§ Task goal: Can you rewrite the Solr thread, starting at the words "2018-06-27 Thread Aroop" and stopping after "for the advice.", with "data directory" in place of "index directory"?

Re: Total Collection Size in Solr 7

2018-06-27 Thread Aroop Ganguly
Ah ok ! 

> On Jun 27, 2018, at 8:53 AM, Erick Erickson  wrote:
> 
> Just sum up the sizes of all the files in your index directory. Clumsy
> to be sure
> 
> On Tue, Jun 26, 2018 at 3:12 PM, Aroop Ganguly  
> wrote:
>> Hi Eric
>> 
>> Thanks for the advice.
>> One open question still, about point 1 below: how to get that magic number 
>> of size in GBs :) ?
>> As I am mostly using streaming expressions, most of my fields are DocValues 
>> and not stored.
>> 
>> I will look at the health endpoint to see what it gives me in connection 
>> with size.
>> 
>> Thanks
>> Aroop
>> 
>> 
>>> On Jun 26, 2018, at 10:49 AM, Erick Erickson  
>>> wrote:
>>> 
>>> Aroop:
>>> 
>>> Not that I know of. You could do a reasonable approximation by
>>> 1> check the index size (manually) with, say, 10M docs
>>> 2> check it again with 20M docs
>>> 3> use a match all docs query and do the math.
>>> 
>>> That's clumsy but do-able. The reason I start with 10M and 20M is that
>>> index size does not go up linearly so I like to seed the index first.
>>> 
>>> That said, though, it's hard to generalize index size as meaning much.
>>> Is it 90% stored? 10% stored data? Those ratios have huge implications
>>> on whether you're straining anything except disk space.
>>> 
>>> There are a lot of metrics, starting with Solr 6.4 that are available
>>> that give you a much better view of Solr's health.
>>> 
>>> Best,
>>> Erick
>>> 
>>> On Tue, Jun 26, 2018 at 9:21 AM, Aroop Ganguly  
>>> wrote:
 Hi Erick
 
 Sure I will look those jiras up.
 In the interim, is what Susmit suggested the only way to get the size 
 info? Or is there something else you can recommend?

[Collected data]

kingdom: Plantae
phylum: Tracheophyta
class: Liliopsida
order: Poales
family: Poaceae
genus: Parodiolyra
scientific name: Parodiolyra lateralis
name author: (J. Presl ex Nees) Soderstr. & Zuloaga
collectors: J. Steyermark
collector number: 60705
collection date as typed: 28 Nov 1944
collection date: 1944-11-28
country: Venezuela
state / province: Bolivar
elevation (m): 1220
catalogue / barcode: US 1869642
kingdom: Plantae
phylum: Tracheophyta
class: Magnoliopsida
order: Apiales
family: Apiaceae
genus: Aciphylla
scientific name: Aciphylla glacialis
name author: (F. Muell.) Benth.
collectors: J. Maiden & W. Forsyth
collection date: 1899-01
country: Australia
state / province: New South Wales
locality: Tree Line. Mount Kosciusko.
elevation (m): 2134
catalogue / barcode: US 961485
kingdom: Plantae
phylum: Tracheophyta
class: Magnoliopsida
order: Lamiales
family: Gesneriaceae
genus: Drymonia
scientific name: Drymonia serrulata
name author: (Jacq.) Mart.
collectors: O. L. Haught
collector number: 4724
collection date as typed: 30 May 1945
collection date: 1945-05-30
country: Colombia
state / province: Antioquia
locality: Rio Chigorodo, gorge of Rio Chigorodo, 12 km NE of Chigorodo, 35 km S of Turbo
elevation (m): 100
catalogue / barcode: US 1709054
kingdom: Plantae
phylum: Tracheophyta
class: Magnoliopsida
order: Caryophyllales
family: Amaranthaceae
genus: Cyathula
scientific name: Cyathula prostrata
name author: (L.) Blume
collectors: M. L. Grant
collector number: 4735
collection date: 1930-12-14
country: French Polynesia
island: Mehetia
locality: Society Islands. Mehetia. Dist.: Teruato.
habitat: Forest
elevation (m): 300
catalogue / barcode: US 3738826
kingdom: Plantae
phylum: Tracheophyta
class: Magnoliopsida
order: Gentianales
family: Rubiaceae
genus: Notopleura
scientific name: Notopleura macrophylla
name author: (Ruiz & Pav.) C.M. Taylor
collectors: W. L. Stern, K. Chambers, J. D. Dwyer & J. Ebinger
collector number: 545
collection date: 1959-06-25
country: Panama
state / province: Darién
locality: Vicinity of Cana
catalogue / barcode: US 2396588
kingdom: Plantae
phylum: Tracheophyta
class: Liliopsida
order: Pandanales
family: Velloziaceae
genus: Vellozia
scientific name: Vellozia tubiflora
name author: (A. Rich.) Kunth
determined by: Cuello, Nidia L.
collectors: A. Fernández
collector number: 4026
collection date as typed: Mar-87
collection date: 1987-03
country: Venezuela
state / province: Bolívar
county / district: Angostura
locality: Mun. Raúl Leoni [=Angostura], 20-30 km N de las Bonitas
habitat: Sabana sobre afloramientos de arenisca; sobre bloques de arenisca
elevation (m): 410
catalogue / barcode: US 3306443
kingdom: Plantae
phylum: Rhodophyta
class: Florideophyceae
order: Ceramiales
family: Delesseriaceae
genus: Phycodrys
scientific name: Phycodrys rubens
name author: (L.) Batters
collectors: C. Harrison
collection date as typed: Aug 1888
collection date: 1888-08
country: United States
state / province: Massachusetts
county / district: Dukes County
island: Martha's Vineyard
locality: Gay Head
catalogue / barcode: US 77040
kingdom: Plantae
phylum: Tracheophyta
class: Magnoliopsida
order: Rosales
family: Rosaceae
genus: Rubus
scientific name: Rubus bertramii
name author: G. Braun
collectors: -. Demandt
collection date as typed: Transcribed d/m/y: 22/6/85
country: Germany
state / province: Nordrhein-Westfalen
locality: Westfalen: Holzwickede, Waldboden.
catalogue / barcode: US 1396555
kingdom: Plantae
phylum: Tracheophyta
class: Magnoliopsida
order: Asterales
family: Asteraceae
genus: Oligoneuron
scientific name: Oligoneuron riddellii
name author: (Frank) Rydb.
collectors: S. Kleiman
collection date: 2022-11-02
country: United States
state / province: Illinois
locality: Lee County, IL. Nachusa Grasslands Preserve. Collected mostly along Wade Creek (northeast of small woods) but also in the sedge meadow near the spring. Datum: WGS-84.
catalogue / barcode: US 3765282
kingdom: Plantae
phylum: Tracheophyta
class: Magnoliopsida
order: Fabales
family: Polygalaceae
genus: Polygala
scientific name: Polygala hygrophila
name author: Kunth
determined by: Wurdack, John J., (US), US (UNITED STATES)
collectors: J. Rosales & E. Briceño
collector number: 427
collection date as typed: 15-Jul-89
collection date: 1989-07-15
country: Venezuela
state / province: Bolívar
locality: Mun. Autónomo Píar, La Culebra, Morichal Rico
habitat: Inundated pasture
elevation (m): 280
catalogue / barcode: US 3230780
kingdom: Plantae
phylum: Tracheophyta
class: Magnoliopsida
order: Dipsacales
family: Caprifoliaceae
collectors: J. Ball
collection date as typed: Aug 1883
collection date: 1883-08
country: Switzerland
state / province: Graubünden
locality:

§ Solution for this exercise:
2018-06-27 Thread Aroop Ganguly
Ah ok ! 

> On Jun 27, 2018, at 8:53 AM, Erick Erickson  wrote:
> 
> Just sum up the sizes of all the files in your data directory. Clumsy
> to be sure
> 
> On Tue, Jun 26, 2018 at 3:12 PM, Aroop Ganguly  
> wrote:
>> Hi Eric
>> 
>> Thanks for the advice.